--- EXERCISE TEXT ---
Add Generalized chi-squared distribution #1806

heliosdrm · 2023-11-27T22:55:36Z

This extends the collection of univariate continuous distributions with the Generalized chi-squared. All required methods are added, and some of the recommended ones, as indicated in https://juliastats.org/Distributions.jl/stable/extends/#Univariate-Distribution

Some notes:

I started considering Abhranil Das' code for Matlab (MIT-licensed) as reference, although progressively departed from it, so that eventually there is little in the Julia code that can be attributed to him. I have kept a comment where I mention the inspiration to define the cdf function, using Davies' algorithm to integrate the characteristic function. But I don't know if a more explicit attribution in the code or in the license should be made.
There are several auxiliary functions that should not be part of the API, and I have encapsulated all of them in the module GChisqComputations, after the example of the Chernoff distribution.
That module includes two functions to calculate the characteristic function: cf_explicit that implements the explicit formula, and cf_inherit that composes the results of cf(::Normal) and cf(::NoncentralChisq). Both are equivalent, and the code of the second is clearer, but cf(::GeneralizedChisq) calls the first one, because in a few tests that I have done, it is slightly (but not much) faster.
--- DATA TO EXAMINE ---
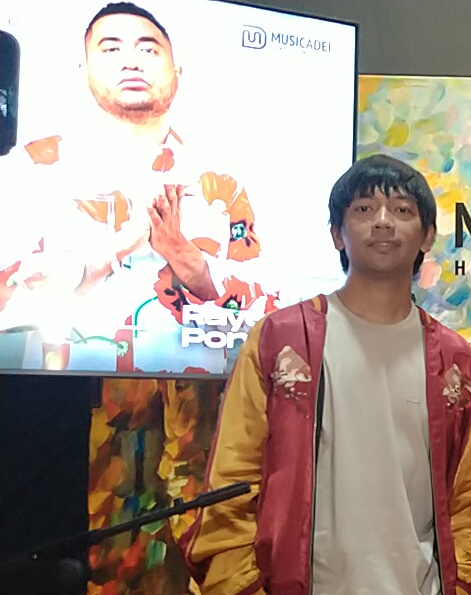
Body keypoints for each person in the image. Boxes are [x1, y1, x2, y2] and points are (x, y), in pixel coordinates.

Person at [179, 154, 471, 595]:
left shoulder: (454, 361)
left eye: (402, 211)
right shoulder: (282, 339)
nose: (383, 222)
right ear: (336, 233)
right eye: (365, 209)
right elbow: (229, 481)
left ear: (426, 236)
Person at [0, 1, 273, 372]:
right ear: (84, 70)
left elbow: (267, 316)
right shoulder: (33, 169)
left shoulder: (221, 186)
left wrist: (188, 261)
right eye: (111, 49)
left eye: (148, 50)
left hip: (193, 400)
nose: (131, 62)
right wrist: (116, 250)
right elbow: (7, 296)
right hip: (59, 396)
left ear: (177, 72)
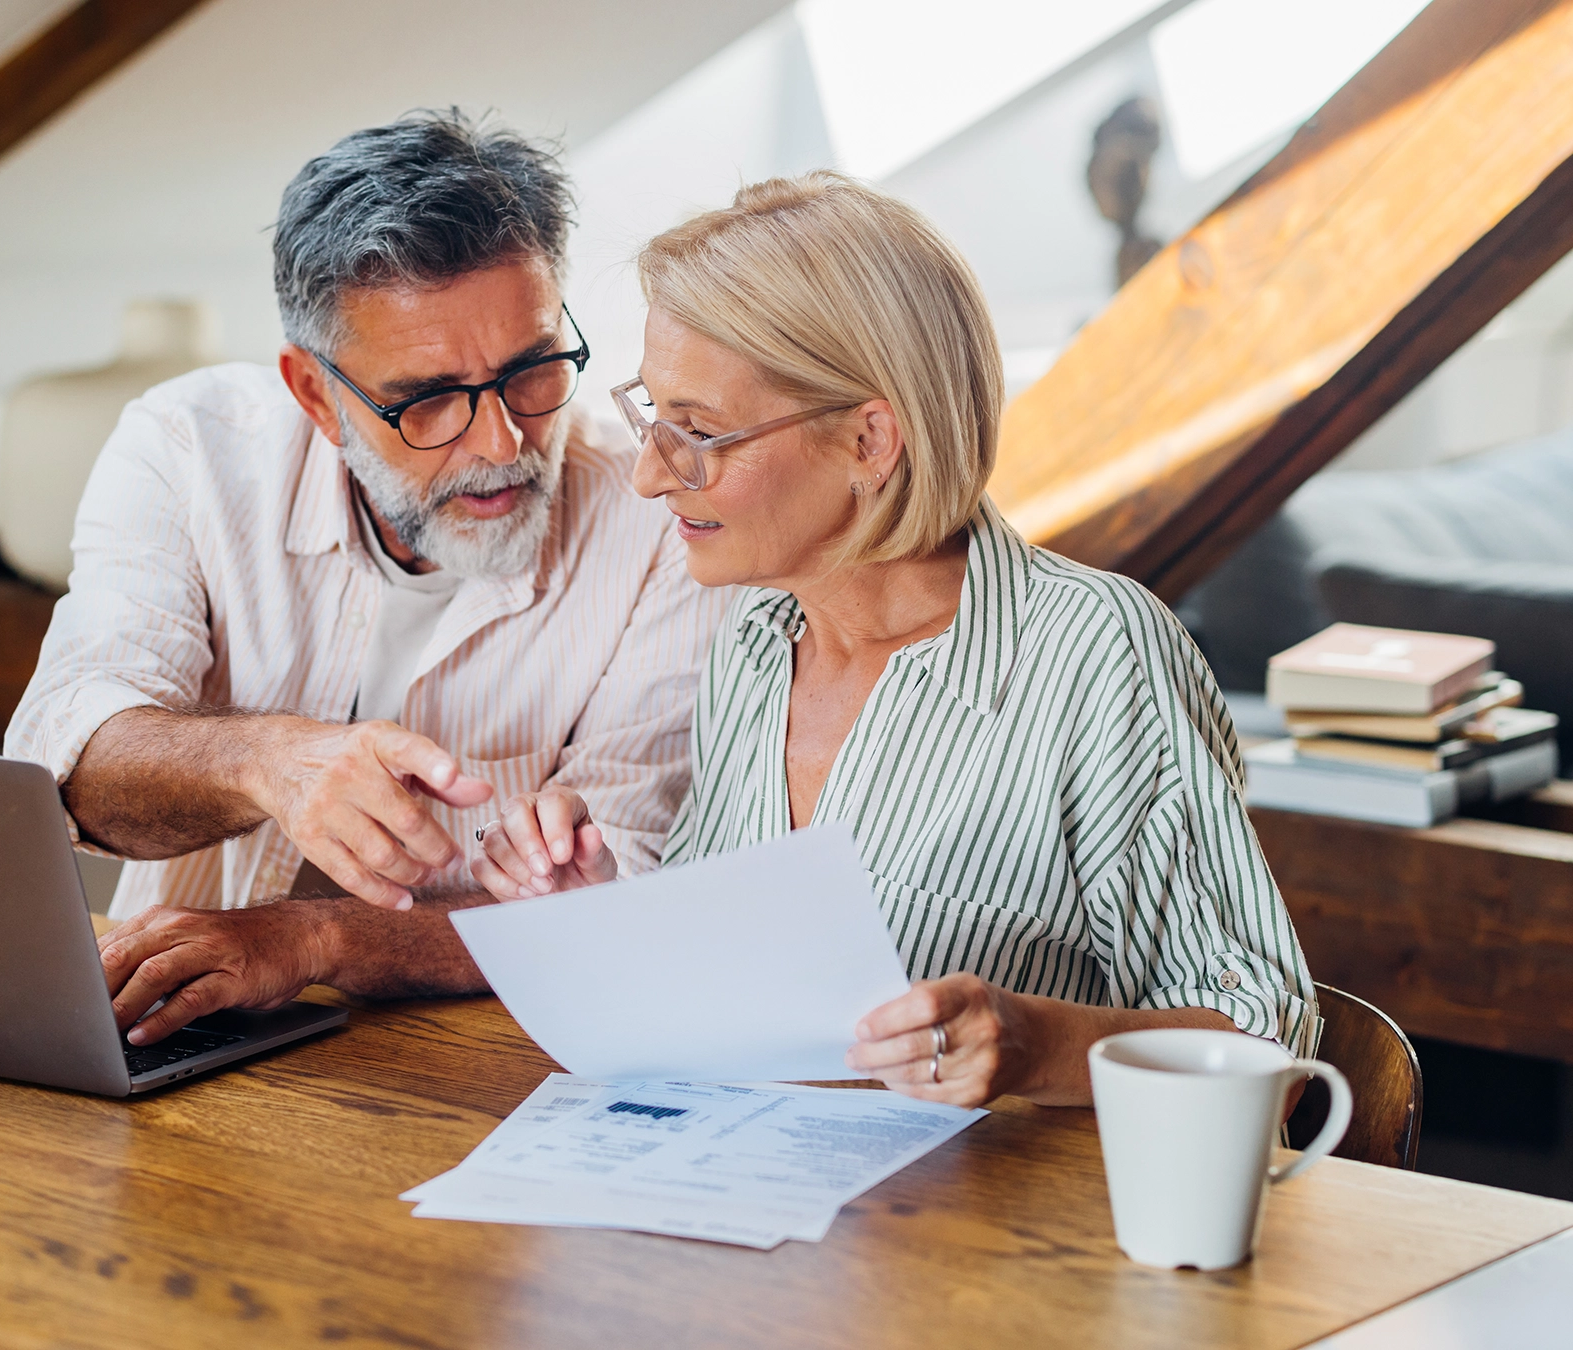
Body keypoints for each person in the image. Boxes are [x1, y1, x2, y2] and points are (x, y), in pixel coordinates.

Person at [474, 173, 1321, 1110]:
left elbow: (1267, 1052)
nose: (648, 476)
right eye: (652, 417)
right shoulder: (753, 640)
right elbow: (735, 997)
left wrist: (1038, 1047)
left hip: (1014, 1203)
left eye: (698, 432)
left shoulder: (1097, 656)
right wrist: (596, 912)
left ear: (870, 442)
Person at [6, 112, 725, 1046]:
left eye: (534, 371)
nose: (501, 442)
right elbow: (68, 764)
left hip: (496, 1056)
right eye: (428, 400)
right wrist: (268, 760)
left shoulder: (659, 516)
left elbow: (619, 888)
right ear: (316, 394)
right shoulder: (189, 450)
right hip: (175, 1039)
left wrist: (315, 940)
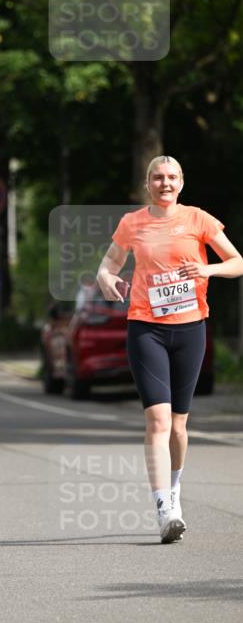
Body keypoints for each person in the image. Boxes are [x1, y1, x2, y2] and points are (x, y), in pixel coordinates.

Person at [96, 155, 243, 544]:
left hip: (191, 328)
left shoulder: (199, 219)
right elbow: (108, 265)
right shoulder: (132, 223)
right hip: (147, 328)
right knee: (158, 421)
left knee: (179, 425)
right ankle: (164, 510)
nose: (165, 183)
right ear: (148, 184)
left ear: (181, 183)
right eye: (158, 177)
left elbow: (237, 262)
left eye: (172, 177)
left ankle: (174, 492)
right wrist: (107, 279)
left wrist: (207, 270)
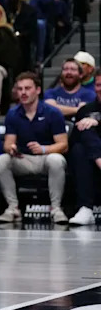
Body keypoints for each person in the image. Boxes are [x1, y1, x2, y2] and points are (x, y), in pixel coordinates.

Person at [0, 73, 68, 224]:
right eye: (20, 89)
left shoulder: (52, 113)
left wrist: (43, 149)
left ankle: (56, 209)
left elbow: (63, 145)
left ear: (38, 90)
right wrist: (11, 148)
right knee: (2, 160)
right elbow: (7, 143)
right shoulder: (13, 114)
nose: (23, 92)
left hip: (46, 158)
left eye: (27, 88)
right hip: (23, 159)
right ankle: (13, 208)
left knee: (57, 160)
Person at [67, 68, 101, 226]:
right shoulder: (86, 110)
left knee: (90, 128)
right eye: (99, 85)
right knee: (79, 148)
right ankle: (85, 208)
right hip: (91, 162)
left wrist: (98, 124)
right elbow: (74, 140)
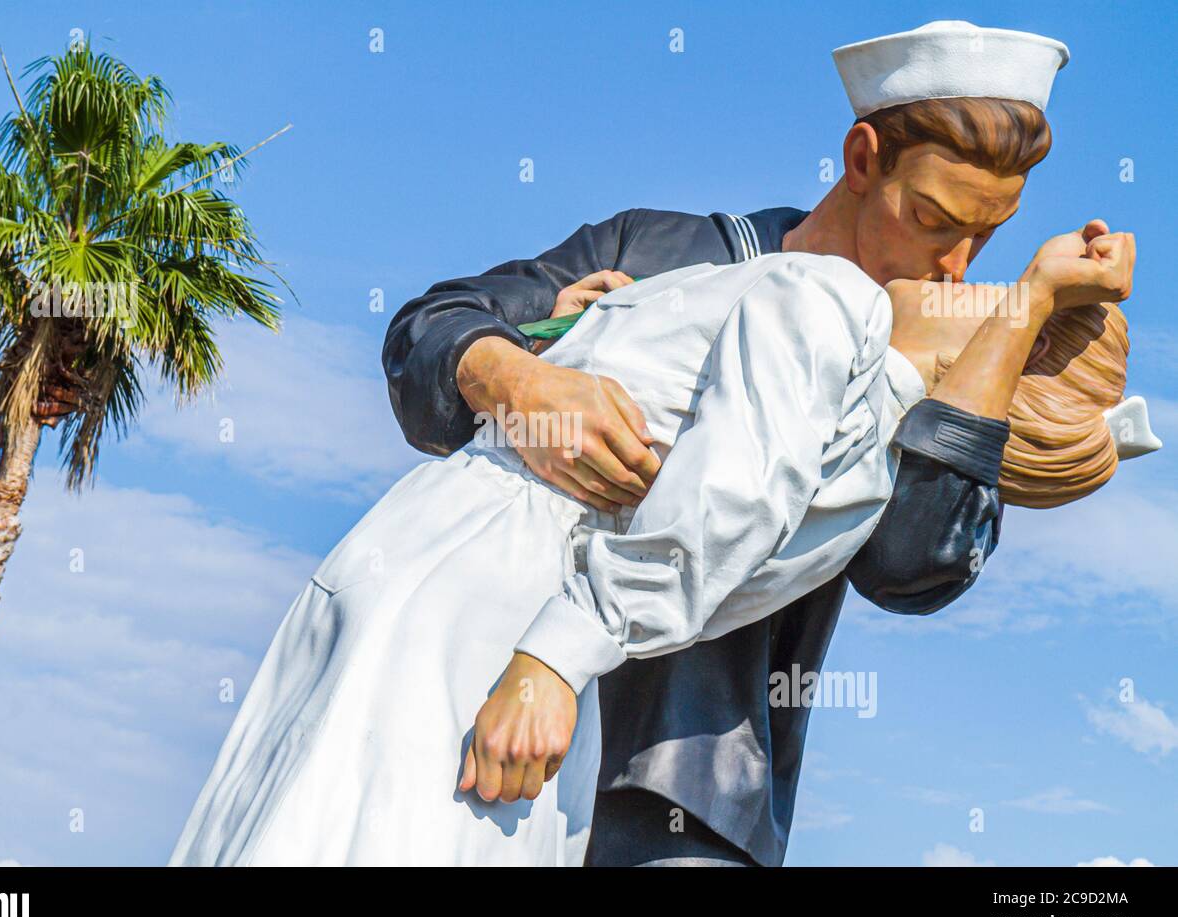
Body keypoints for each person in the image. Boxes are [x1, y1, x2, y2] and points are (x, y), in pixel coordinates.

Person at [380, 20, 1125, 865]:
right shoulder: (659, 251)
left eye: (985, 237)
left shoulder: (941, 349)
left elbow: (913, 568)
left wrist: (1017, 321)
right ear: (861, 157)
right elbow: (426, 333)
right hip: (478, 714)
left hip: (681, 790)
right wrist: (522, 379)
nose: (956, 265)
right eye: (932, 218)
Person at [168, 218, 1140, 864]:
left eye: (989, 301)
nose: (957, 275)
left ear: (979, 361)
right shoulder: (844, 421)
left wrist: (553, 656)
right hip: (466, 597)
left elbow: (716, 512)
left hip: (470, 602)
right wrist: (575, 329)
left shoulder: (831, 304)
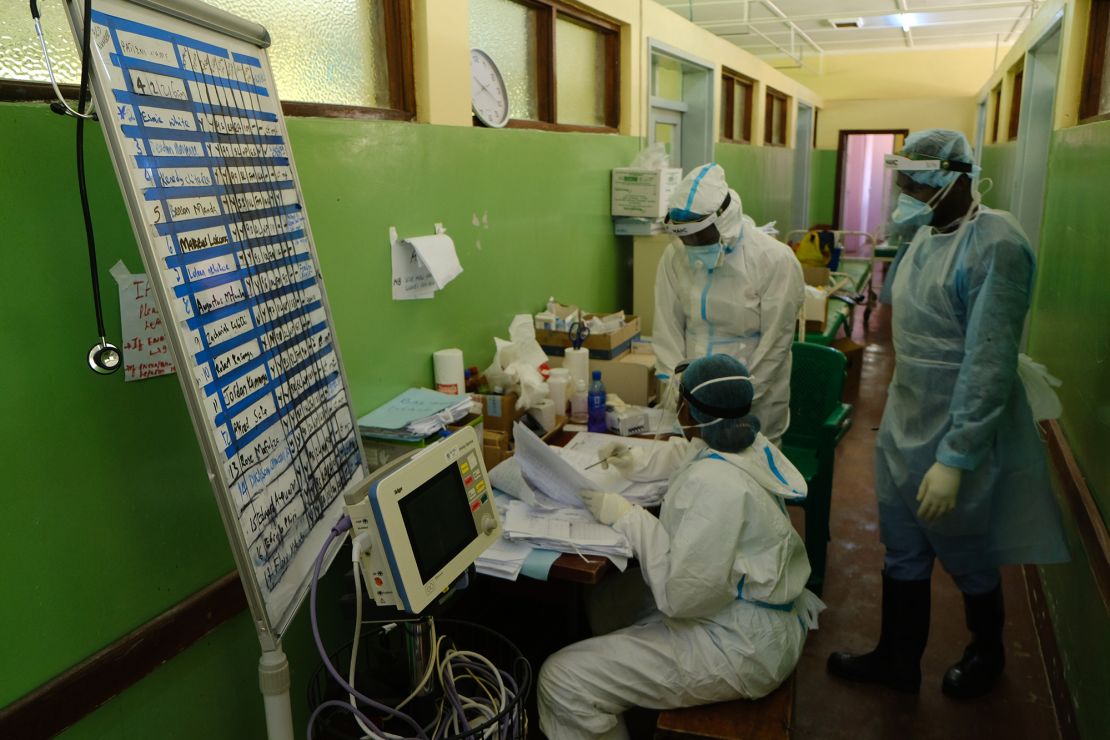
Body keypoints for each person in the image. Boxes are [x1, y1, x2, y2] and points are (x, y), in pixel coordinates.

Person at [827, 129, 1069, 698]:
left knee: (966, 546)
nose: (903, 192)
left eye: (913, 181)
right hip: (907, 417)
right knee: (903, 542)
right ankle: (897, 659)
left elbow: (988, 361)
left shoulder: (996, 245)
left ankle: (987, 652)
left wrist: (957, 457)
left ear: (949, 178)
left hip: (961, 422)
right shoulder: (925, 234)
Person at [537, 355, 824, 740]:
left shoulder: (716, 487)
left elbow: (679, 597)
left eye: (679, 398)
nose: (675, 406)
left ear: (689, 409)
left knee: (561, 677)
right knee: (605, 601)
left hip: (741, 648)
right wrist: (633, 461)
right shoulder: (743, 441)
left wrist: (628, 517)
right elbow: (685, 454)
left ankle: (593, 696)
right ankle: (623, 692)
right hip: (742, 611)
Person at [654, 163, 805, 446]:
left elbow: (775, 344)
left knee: (749, 481)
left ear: (724, 221)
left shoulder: (773, 260)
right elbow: (667, 327)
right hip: (691, 404)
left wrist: (734, 400)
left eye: (700, 235)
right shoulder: (674, 256)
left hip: (752, 402)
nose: (692, 244)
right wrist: (681, 392)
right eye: (685, 237)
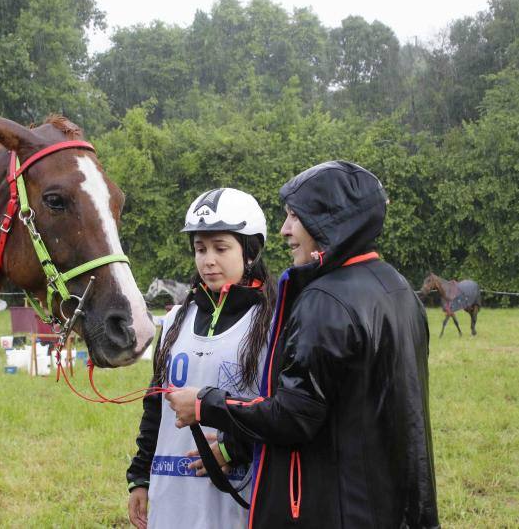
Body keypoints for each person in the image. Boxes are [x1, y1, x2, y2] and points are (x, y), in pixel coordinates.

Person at [167, 161, 440, 528]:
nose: (284, 230)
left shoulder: (324, 300)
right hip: (389, 503)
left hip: (336, 507)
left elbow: (294, 416)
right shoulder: (398, 288)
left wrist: (206, 404)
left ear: (330, 219)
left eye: (295, 216)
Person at [126, 188, 276, 529]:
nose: (208, 260)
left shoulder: (273, 322)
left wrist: (232, 448)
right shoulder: (175, 319)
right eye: (200, 248)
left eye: (221, 248)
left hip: (235, 497)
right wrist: (141, 477)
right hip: (172, 497)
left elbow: (285, 411)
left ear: (250, 251)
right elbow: (156, 406)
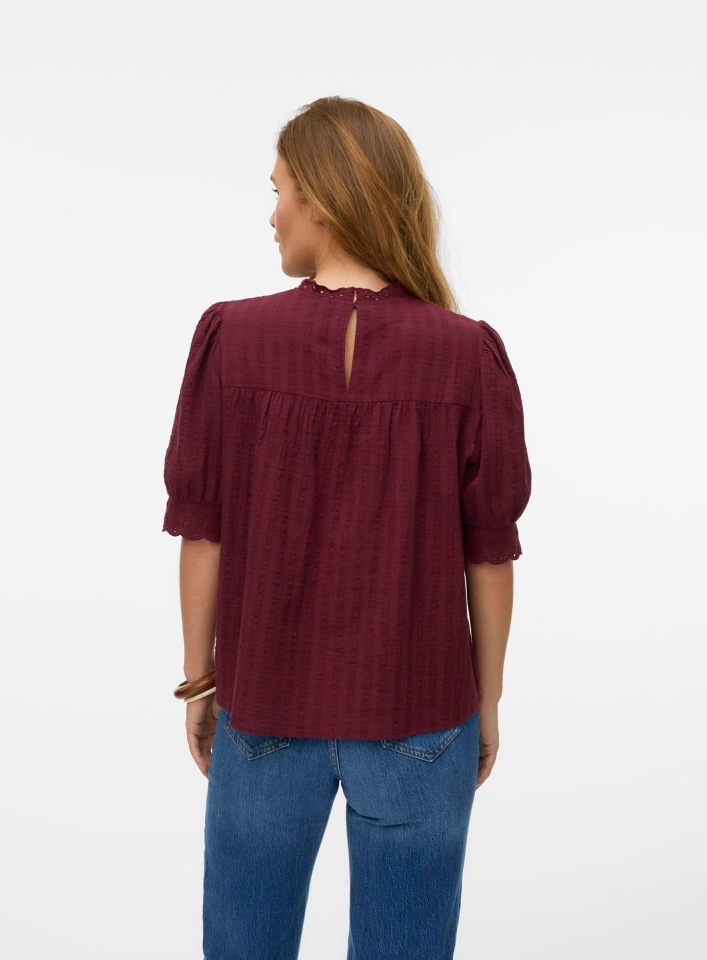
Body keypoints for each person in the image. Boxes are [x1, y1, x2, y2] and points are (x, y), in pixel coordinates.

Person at [163, 96, 531, 960]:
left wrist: (200, 680)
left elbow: (202, 529)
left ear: (322, 201)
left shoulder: (233, 337)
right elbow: (490, 551)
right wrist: (486, 702)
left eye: (279, 191)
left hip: (265, 705)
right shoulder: (466, 353)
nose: (272, 215)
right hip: (421, 714)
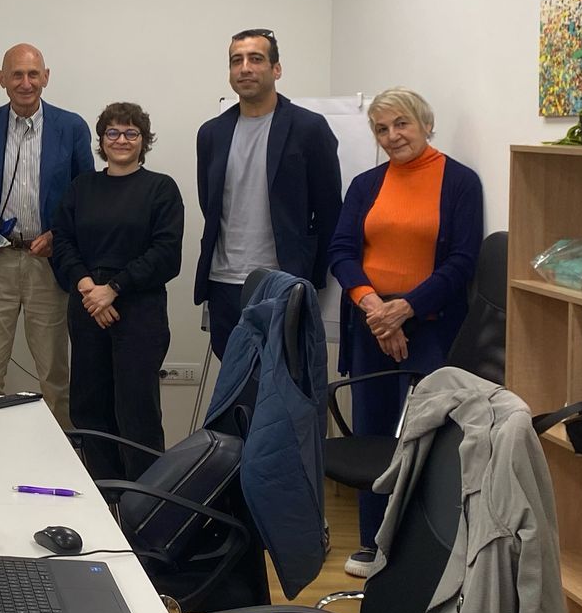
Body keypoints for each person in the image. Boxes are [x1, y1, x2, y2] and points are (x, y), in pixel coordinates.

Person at [328, 87, 483, 576]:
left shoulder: (459, 182)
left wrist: (406, 309)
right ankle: (372, 543)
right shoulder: (365, 184)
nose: (392, 136)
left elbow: (462, 262)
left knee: (424, 440)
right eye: (381, 128)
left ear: (425, 124)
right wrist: (375, 308)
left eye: (402, 124)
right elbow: (342, 252)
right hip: (369, 324)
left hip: (431, 328)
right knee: (373, 434)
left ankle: (418, 550)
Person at [49, 104, 185, 481]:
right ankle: (106, 496)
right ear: (101, 140)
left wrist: (113, 289)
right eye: (113, 132)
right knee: (88, 408)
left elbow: (166, 253)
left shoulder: (161, 188)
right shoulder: (82, 187)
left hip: (139, 311)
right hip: (87, 305)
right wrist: (89, 288)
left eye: (130, 133)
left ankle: (145, 503)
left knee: (136, 410)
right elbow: (63, 241)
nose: (121, 140)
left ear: (144, 140)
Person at [0, 43, 94, 413]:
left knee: (54, 377)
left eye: (33, 74)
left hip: (48, 263)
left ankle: (61, 446)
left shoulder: (71, 127)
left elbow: (87, 194)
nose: (26, 82)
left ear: (46, 77)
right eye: (16, 74)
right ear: (1, 79)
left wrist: (59, 236)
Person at [193, 29, 342, 357]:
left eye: (256, 59)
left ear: (276, 69)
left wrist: (307, 278)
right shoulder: (212, 133)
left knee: (281, 380)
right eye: (236, 61)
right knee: (234, 378)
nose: (245, 68)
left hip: (283, 282)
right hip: (223, 282)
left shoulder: (309, 128)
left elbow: (330, 211)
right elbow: (210, 203)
---
From the generalized chi-squared pull request above, quote verbatim the passage starting at "I started considering" and ending at "the Chernoff distribution.".

I started considering Abhranil Das' code for Matlab (MIT-licensed) as reference, although progressively departed from it, so that eventually there is little in the Julia code that can be attributed to him. I have kept a comment where I mention the inspiration to define the cdf function, using Davies' algorithm to integrate the characteristic function. But I don't know if a more explicit attribution in the code or in the license should be made.
There are several auxiliary functions that should not be part of the API, and I have encapsulated all of them in the module GChisqComputations, after the example of the Chernoff distribution.